### What to produce
Copy out each line of the entries below in which the string "Reference" appears.

### Data provided
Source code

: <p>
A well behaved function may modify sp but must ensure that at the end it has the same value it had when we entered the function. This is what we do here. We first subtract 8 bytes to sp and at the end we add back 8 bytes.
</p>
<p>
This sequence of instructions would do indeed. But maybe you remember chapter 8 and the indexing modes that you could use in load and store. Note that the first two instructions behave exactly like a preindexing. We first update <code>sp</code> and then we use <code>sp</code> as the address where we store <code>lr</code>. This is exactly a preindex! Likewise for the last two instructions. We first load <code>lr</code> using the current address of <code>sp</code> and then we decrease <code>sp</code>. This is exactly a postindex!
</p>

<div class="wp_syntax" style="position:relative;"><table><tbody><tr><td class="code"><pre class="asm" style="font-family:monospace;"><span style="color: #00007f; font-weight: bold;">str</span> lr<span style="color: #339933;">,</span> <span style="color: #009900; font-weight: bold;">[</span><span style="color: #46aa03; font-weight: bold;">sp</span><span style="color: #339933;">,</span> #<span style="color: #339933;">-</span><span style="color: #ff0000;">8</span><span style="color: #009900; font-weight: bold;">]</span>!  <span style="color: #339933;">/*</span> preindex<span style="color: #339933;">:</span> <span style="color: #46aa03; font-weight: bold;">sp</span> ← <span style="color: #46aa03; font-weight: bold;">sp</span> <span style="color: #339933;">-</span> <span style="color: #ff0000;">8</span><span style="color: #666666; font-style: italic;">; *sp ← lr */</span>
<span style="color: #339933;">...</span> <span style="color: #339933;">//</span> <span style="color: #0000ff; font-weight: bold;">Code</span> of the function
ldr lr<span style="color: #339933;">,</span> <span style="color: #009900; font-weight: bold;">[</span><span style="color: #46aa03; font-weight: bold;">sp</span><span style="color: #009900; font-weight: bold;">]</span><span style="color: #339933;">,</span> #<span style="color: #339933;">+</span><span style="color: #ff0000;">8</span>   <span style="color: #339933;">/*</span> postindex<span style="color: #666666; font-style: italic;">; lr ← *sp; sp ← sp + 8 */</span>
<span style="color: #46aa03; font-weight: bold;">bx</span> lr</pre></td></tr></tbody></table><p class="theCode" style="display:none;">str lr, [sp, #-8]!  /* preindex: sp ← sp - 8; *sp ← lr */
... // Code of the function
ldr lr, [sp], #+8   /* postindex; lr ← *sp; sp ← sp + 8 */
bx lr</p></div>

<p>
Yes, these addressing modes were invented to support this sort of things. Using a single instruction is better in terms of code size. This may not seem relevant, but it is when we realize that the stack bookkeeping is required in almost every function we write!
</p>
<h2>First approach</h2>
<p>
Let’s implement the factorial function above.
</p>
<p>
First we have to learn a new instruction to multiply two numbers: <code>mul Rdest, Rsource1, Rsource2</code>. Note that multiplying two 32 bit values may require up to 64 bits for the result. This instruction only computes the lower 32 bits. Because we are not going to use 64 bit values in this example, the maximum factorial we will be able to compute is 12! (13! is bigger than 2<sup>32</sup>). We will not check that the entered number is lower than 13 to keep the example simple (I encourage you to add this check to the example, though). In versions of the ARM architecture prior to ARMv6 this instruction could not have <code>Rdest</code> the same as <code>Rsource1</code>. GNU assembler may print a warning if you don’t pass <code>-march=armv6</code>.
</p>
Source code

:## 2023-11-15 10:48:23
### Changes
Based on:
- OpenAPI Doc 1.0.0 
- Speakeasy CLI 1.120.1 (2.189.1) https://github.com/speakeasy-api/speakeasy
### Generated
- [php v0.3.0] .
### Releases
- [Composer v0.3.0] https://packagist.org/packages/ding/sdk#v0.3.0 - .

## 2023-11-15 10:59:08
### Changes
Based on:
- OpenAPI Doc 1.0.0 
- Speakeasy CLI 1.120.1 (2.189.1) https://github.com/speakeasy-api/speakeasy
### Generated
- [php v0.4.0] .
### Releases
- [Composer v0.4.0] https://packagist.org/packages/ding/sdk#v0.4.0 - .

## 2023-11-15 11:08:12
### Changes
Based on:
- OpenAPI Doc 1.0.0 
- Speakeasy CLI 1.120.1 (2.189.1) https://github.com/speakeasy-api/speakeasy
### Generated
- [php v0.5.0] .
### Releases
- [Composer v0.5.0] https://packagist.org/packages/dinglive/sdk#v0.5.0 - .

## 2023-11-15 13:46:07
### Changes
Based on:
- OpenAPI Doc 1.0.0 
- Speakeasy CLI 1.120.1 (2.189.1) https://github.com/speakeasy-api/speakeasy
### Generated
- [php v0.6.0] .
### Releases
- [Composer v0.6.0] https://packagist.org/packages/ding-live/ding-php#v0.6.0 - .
==
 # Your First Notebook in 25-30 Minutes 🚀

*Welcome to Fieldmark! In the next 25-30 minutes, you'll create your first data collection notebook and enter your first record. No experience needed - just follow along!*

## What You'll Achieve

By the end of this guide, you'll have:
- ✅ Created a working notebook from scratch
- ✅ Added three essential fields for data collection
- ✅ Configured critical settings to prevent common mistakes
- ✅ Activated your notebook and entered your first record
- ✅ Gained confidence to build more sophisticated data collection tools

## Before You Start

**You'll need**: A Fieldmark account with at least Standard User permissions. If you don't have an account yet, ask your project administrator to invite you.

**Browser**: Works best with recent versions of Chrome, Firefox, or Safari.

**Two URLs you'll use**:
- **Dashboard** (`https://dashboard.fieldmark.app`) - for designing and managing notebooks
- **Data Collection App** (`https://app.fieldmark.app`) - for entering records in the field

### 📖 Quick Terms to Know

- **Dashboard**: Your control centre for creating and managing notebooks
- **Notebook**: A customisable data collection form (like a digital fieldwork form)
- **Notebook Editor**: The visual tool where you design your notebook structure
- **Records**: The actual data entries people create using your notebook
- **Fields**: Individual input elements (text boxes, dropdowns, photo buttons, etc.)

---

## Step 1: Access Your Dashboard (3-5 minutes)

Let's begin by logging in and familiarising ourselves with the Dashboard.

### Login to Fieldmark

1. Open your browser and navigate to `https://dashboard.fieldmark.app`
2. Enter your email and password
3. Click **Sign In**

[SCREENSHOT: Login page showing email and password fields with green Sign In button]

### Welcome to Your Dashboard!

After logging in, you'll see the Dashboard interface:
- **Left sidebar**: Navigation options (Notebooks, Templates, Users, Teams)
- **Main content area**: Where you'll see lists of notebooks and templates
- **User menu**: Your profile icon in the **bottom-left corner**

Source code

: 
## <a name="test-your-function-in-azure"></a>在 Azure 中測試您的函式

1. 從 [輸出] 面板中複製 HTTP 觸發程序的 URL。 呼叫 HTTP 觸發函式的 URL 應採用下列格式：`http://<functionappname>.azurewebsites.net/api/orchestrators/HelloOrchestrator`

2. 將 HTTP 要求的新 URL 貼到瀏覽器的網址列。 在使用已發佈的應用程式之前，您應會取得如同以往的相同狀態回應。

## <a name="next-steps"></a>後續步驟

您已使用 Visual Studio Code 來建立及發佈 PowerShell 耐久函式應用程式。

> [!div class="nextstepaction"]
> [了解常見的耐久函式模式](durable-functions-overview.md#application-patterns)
==
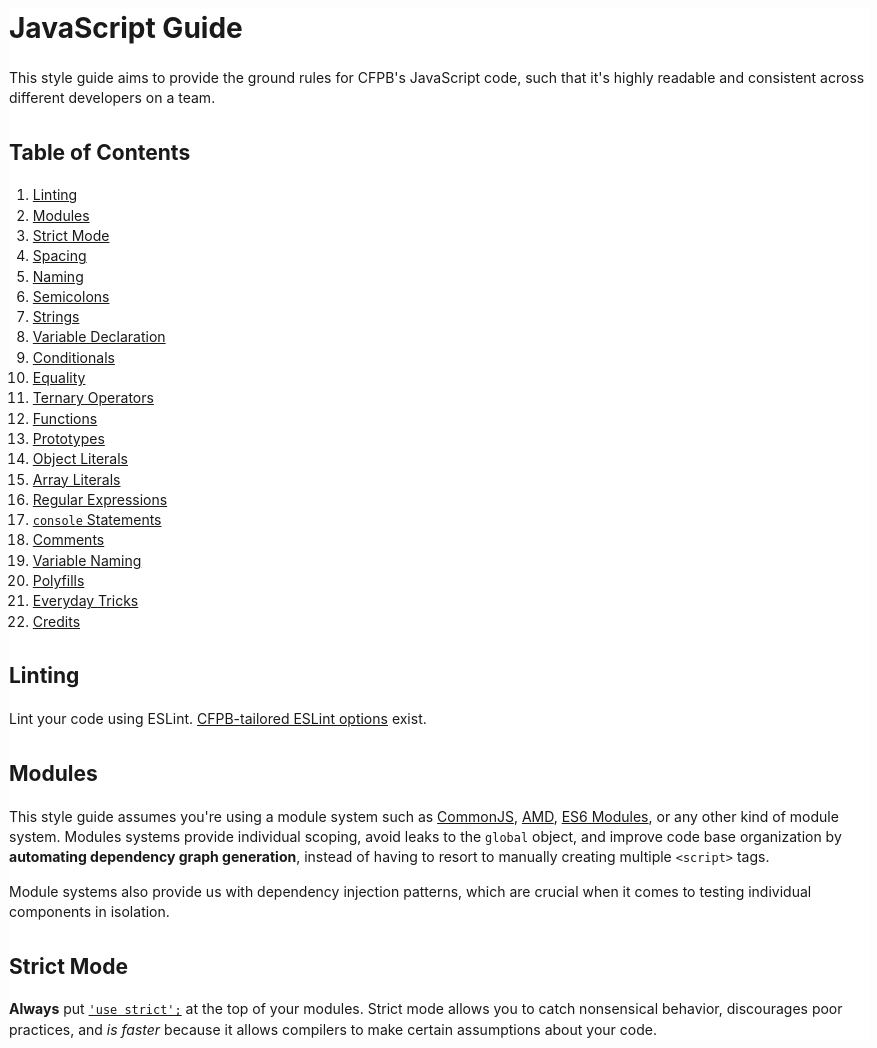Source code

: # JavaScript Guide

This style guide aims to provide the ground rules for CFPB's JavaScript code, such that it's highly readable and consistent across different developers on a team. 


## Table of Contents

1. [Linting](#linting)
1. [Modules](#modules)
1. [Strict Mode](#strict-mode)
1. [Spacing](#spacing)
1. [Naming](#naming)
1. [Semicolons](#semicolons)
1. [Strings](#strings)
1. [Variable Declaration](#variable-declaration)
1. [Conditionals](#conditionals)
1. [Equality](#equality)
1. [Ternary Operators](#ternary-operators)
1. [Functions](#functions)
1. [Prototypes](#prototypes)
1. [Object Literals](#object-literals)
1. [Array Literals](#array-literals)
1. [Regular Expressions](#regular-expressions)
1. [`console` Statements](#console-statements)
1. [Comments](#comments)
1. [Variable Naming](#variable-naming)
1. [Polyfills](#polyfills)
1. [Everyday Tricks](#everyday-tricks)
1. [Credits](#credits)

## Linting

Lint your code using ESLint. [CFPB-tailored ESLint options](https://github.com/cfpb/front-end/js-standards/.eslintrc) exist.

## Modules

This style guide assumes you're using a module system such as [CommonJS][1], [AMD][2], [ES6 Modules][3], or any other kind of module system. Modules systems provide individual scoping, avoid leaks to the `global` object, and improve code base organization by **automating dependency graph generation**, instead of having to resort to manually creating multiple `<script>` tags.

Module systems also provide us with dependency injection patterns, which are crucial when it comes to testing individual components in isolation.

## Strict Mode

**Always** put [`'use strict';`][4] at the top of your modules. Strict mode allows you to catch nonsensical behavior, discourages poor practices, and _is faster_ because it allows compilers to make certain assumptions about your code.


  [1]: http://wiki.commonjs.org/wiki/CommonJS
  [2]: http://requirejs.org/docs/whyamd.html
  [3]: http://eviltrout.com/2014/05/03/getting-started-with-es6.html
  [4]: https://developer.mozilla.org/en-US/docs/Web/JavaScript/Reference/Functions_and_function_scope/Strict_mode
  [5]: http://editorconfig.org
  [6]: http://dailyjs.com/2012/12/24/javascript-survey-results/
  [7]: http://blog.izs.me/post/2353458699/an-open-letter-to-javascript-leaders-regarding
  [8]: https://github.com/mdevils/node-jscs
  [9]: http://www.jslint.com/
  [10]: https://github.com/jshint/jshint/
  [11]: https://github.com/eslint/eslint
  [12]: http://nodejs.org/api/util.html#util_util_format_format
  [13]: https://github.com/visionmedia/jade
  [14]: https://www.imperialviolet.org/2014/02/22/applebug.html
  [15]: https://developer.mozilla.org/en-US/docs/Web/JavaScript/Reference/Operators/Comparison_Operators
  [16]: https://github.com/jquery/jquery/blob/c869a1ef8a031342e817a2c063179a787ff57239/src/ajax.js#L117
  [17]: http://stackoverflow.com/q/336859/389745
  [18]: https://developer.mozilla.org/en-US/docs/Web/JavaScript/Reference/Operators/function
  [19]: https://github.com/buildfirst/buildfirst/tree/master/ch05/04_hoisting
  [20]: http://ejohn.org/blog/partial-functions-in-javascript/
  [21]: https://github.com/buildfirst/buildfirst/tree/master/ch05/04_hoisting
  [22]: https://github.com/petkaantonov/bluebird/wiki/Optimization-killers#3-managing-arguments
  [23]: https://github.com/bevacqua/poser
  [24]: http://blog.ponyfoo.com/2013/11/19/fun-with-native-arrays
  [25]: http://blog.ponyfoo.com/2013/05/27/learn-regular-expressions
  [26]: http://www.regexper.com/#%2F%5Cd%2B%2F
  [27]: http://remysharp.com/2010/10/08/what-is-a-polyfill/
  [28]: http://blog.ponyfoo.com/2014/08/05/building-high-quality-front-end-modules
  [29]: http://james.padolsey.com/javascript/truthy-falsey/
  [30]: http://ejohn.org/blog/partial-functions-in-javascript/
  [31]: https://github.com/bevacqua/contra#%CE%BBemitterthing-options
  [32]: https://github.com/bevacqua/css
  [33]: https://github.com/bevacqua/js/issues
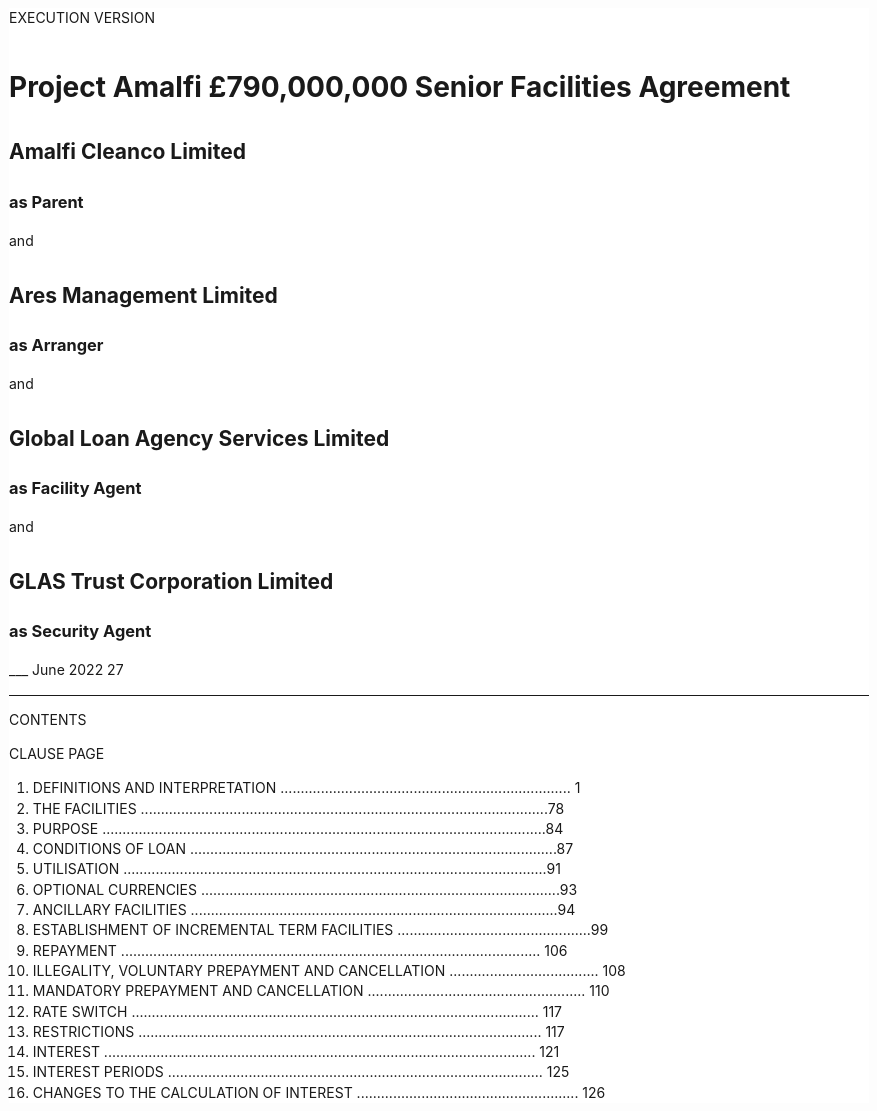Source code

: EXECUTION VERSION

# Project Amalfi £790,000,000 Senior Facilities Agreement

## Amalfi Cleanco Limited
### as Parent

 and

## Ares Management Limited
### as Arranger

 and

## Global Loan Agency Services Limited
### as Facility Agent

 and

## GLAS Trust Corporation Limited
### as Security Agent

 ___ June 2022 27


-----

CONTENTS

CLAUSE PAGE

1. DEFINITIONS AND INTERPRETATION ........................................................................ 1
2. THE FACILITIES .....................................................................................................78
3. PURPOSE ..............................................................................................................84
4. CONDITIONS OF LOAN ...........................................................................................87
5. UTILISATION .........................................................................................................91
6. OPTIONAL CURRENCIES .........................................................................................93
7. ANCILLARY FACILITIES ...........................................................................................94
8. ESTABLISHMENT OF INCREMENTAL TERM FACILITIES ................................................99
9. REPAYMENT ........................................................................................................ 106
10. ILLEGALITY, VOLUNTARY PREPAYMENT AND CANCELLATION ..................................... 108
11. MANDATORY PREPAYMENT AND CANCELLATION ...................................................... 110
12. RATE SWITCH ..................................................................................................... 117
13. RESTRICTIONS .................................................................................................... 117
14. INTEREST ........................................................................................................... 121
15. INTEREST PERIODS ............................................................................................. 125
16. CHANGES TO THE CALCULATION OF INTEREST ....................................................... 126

### Response area
  [4]: https://developer.mozilla.org/en-US/docs/Web/JavaScript/Reference/Functions_and_function_scope/Strict_mode
  [15]: https://developer.mozilla.org/en-US/docs/Web/JavaScript/Reference/Operators/Comparison_Operators
  [18]: https://developer.mozilla.org/en-US/docs/Web/JavaScript/Reference/Operators/function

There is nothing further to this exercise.